Element and region listings
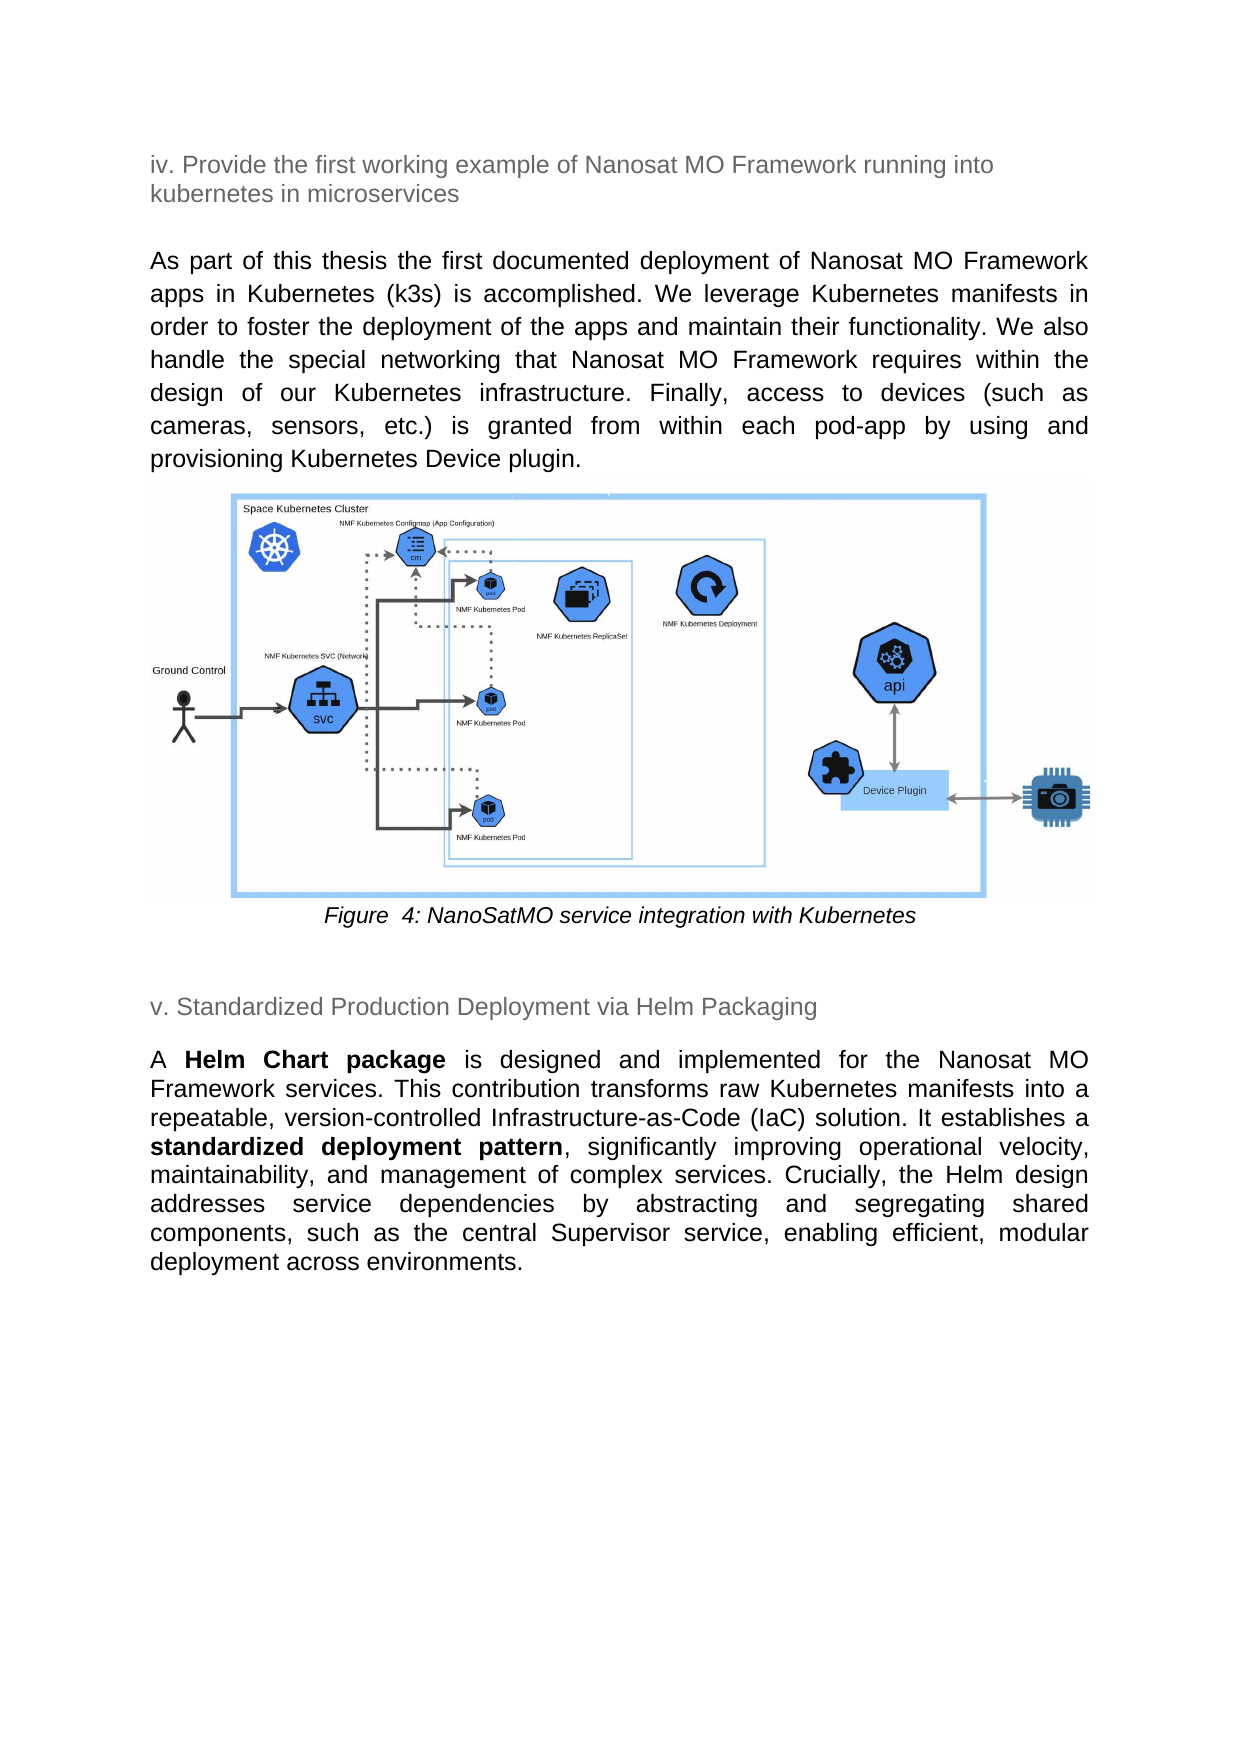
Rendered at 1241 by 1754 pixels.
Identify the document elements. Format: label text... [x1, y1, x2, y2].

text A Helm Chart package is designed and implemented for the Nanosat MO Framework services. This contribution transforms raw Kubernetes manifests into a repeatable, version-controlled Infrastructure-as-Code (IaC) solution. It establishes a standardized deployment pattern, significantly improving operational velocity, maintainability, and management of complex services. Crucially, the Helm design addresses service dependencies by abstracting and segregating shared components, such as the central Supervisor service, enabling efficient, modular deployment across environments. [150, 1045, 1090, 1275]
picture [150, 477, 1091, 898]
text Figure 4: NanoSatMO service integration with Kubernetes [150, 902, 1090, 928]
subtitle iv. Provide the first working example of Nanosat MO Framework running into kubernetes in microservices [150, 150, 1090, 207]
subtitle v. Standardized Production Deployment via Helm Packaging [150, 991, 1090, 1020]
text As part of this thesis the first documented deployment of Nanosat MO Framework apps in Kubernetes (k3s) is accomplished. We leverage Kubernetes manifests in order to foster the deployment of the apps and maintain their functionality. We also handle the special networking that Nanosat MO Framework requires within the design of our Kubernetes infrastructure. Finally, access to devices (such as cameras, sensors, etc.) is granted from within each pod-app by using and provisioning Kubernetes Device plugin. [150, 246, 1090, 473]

* * *

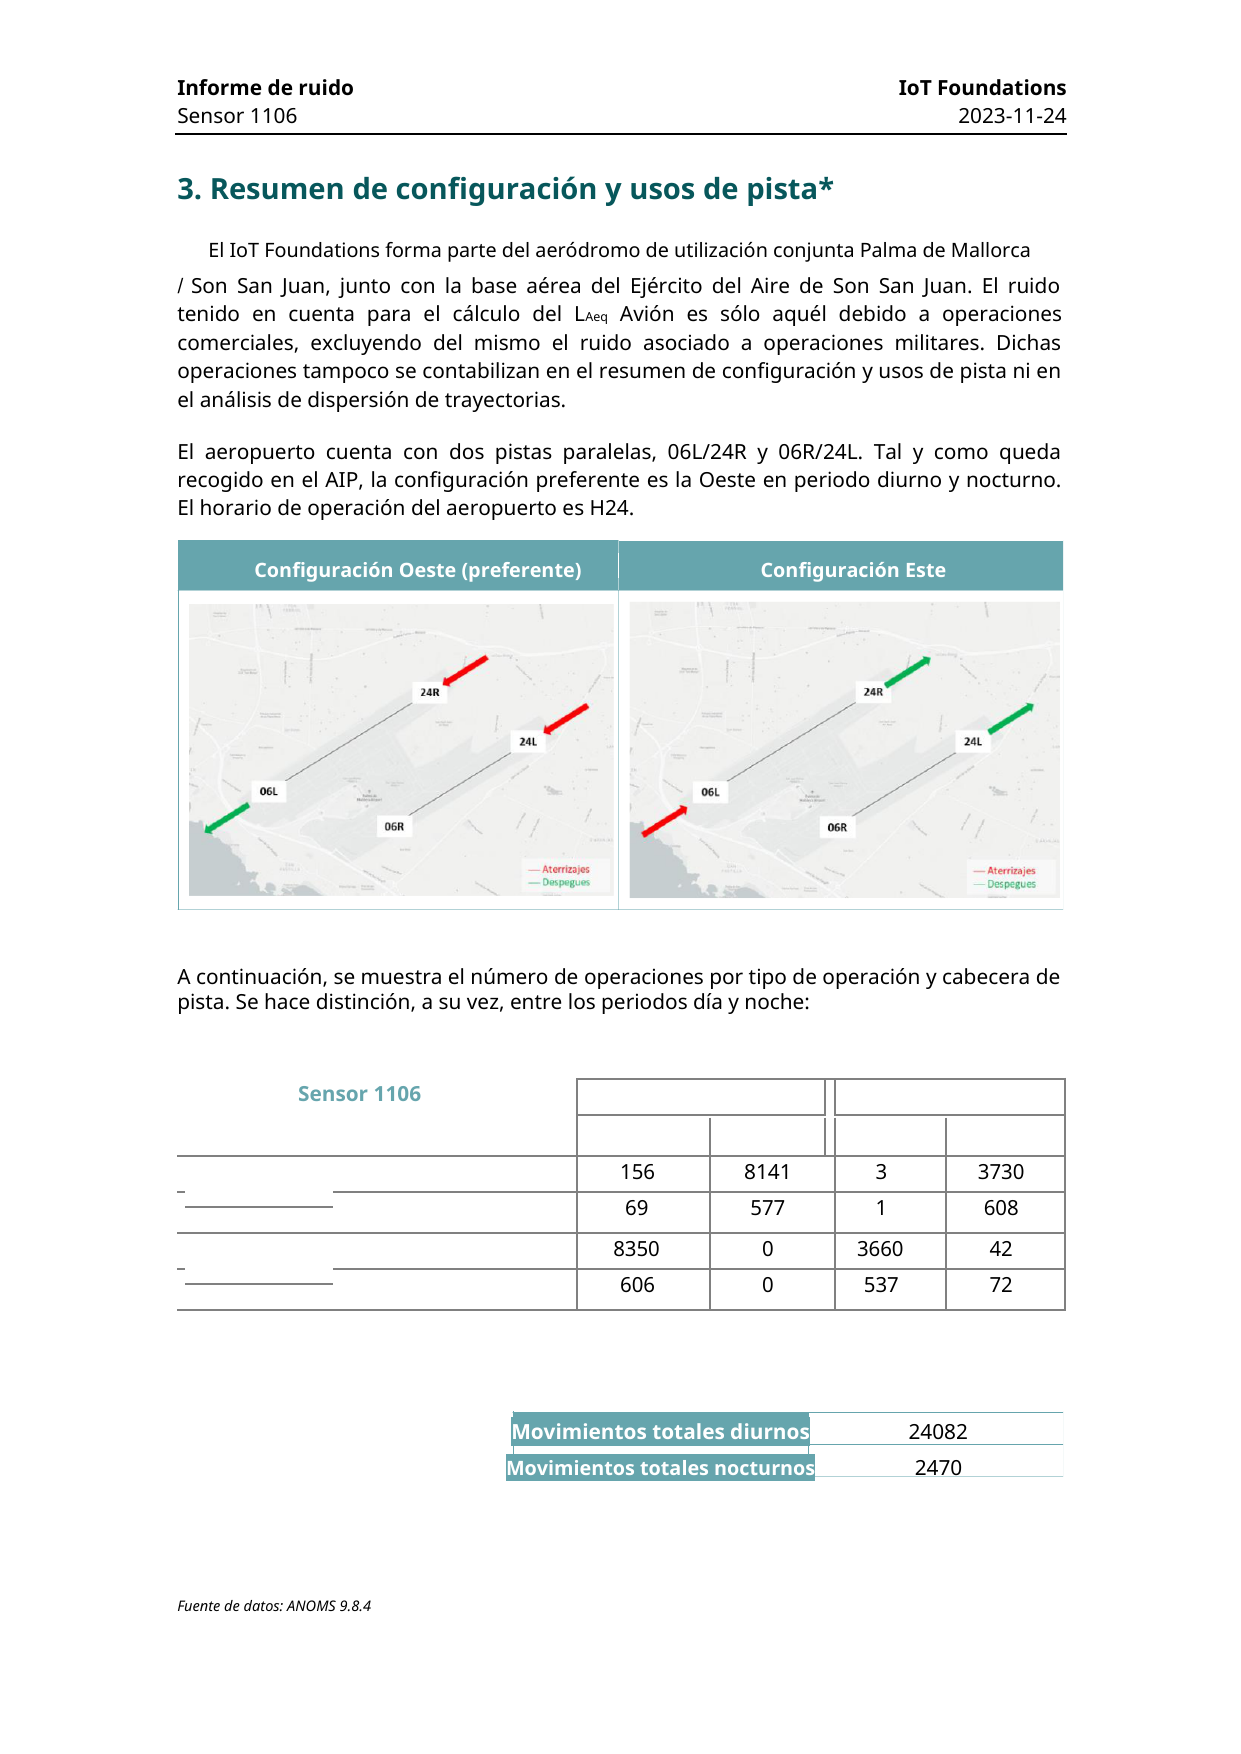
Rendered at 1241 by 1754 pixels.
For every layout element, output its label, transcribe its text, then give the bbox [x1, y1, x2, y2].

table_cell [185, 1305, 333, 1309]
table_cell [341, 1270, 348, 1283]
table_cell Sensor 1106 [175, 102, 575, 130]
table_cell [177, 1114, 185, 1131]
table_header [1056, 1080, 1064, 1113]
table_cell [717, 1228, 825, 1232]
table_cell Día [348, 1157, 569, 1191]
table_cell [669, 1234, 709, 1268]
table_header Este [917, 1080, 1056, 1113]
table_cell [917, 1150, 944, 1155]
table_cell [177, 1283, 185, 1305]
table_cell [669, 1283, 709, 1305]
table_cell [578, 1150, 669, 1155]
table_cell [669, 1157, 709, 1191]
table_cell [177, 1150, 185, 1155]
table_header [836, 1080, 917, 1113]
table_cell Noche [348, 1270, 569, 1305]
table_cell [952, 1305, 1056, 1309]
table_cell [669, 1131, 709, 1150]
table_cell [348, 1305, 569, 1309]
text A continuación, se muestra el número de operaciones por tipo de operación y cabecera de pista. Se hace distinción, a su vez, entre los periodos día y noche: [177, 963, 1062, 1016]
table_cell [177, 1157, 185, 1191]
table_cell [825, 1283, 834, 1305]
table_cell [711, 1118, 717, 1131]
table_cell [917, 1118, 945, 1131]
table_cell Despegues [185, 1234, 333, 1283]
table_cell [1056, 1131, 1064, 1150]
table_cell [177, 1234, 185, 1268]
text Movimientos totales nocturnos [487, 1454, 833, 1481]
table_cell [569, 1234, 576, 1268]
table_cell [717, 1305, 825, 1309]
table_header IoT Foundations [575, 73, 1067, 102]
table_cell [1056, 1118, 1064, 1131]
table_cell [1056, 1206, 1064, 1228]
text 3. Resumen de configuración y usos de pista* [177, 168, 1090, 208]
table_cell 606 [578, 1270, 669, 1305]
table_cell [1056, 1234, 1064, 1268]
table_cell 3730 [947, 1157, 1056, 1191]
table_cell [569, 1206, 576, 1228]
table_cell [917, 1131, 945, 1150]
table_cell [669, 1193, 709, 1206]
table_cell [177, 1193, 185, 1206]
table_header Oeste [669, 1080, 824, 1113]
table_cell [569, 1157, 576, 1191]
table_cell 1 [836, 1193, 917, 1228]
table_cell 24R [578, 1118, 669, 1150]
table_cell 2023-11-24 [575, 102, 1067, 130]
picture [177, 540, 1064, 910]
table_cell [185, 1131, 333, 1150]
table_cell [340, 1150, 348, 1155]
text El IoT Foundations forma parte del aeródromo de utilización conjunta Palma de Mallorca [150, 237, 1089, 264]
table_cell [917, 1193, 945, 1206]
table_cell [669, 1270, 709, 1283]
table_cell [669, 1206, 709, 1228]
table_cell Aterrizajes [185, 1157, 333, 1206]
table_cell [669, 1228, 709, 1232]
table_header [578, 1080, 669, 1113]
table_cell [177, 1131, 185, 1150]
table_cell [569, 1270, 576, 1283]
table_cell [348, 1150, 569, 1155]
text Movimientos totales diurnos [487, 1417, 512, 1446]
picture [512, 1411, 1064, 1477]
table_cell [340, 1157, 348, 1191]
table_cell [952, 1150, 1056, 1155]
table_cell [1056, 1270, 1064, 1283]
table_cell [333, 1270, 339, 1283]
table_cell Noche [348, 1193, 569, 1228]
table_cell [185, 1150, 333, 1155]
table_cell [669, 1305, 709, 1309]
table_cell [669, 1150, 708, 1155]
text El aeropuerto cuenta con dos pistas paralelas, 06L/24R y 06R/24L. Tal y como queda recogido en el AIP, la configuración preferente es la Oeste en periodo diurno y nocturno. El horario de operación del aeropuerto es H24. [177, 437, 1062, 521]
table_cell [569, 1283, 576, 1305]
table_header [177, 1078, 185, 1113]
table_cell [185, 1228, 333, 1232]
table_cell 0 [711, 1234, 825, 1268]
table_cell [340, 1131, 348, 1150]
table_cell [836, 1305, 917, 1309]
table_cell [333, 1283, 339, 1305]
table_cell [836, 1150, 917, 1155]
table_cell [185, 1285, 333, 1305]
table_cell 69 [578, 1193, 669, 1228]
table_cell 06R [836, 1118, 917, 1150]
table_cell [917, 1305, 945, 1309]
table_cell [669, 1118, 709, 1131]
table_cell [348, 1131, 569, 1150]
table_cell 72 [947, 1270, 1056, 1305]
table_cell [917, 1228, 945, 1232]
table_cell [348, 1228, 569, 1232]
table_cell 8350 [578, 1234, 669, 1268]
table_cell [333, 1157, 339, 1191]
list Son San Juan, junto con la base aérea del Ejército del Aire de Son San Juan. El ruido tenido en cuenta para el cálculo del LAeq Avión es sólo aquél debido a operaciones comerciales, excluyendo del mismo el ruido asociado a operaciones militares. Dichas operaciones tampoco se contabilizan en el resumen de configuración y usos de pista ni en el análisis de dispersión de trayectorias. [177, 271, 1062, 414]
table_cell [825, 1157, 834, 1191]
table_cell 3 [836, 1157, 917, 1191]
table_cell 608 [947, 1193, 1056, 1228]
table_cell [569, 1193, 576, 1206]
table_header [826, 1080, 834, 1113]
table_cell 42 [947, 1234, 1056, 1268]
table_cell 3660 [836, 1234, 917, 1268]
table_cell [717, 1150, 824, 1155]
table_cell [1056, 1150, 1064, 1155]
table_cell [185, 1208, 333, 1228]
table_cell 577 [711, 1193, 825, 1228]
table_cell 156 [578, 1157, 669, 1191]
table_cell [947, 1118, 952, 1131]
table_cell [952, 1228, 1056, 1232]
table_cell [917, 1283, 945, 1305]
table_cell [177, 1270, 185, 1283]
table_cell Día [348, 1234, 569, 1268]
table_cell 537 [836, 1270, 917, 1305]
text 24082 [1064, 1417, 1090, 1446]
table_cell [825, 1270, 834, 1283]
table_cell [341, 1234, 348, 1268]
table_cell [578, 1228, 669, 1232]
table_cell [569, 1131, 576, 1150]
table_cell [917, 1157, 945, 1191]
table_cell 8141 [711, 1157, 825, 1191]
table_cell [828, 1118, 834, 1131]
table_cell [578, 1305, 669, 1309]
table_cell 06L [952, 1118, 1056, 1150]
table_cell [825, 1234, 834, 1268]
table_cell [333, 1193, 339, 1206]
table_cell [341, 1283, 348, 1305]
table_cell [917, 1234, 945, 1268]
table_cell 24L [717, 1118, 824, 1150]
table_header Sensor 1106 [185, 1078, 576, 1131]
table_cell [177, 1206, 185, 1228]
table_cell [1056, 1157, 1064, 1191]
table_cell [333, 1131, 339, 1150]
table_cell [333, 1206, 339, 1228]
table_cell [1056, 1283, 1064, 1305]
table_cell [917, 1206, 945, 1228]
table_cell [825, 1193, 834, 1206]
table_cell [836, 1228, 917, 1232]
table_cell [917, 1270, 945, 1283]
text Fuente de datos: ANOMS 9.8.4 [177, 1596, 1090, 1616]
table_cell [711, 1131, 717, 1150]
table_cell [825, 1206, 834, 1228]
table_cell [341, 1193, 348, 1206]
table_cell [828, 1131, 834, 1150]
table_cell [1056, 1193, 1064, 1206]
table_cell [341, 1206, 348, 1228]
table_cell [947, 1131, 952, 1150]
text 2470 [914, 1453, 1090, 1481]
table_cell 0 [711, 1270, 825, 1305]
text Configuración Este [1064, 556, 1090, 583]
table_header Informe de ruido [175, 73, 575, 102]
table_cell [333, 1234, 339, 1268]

■ **DESCRIPTION OF THE TASK**
Repeat the entries starting with the line that contains "table_cell [185, 1305, 333, 1309]" and going on through the line that contains "table_cell [917, 1131, 945, 1150]", keeping every line unchanged.

■ **EXERCISE RESPONSE**
table_cell [185, 1305, 333, 1309]
table_cell [341, 1270, 348, 1283]
table_cell Sensor 1106 [175, 102, 575, 130]
table_cell [177, 1114, 185, 1131]
table_header [1056, 1080, 1064, 1113]
table_cell [717, 1228, 825, 1232]
table_cell Día [348, 1157, 569, 1191]
table_cell [669, 1234, 709, 1268]
table_header Este [917, 1080, 1056, 1113]
table_cell [917, 1150, 944, 1155]
table_cell [177, 1283, 185, 1305]
table_cell [669, 1283, 709, 1305]
table_cell [578, 1150, 669, 1155]
table_cell [669, 1157, 709, 1191]
table_cell [177, 1150, 185, 1155]
table_header [836, 1080, 917, 1113]
table_cell Noche [348, 1270, 569, 1305]
table_cell [952, 1305, 1056, 1309]
table_cell [669, 1131, 709, 1150]
table_cell [348, 1305, 569, 1309]
text A continuación, se muestra el número de operaciones por tipo de operación y cabecera de pista. Se hace distinción, a su vez, entre los periodos día y noche: [177, 963, 1062, 1016]
table_cell [177, 1157, 185, 1191]
table_cell [825, 1283, 834, 1305]
table_cell [711, 1118, 717, 1131]
table_cell [917, 1118, 945, 1131]
table_cell Despegues [185, 1234, 333, 1283]
table_cell [1056, 1131, 1064, 1150]
table_cell [177, 1234, 185, 1268]
text Movimientos totales nocturnos [487, 1454, 833, 1481]
table_cell [569, 1234, 576, 1268]
table_cell [717, 1305, 825, 1309]
table_header IoT Foundations [575, 73, 1067, 102]
table_cell [1056, 1118, 1064, 1131]
table_cell [1056, 1206, 1064, 1228]
text 3. Resumen de configuración y usos de pista* [177, 168, 1090, 208]
table_cell 606 [578, 1270, 669, 1305]
table_cell [1056, 1234, 1064, 1268]
table_cell 3730 [947, 1157, 1056, 1191]
table_cell [569, 1206, 576, 1228]
table_cell [917, 1131, 945, 1150]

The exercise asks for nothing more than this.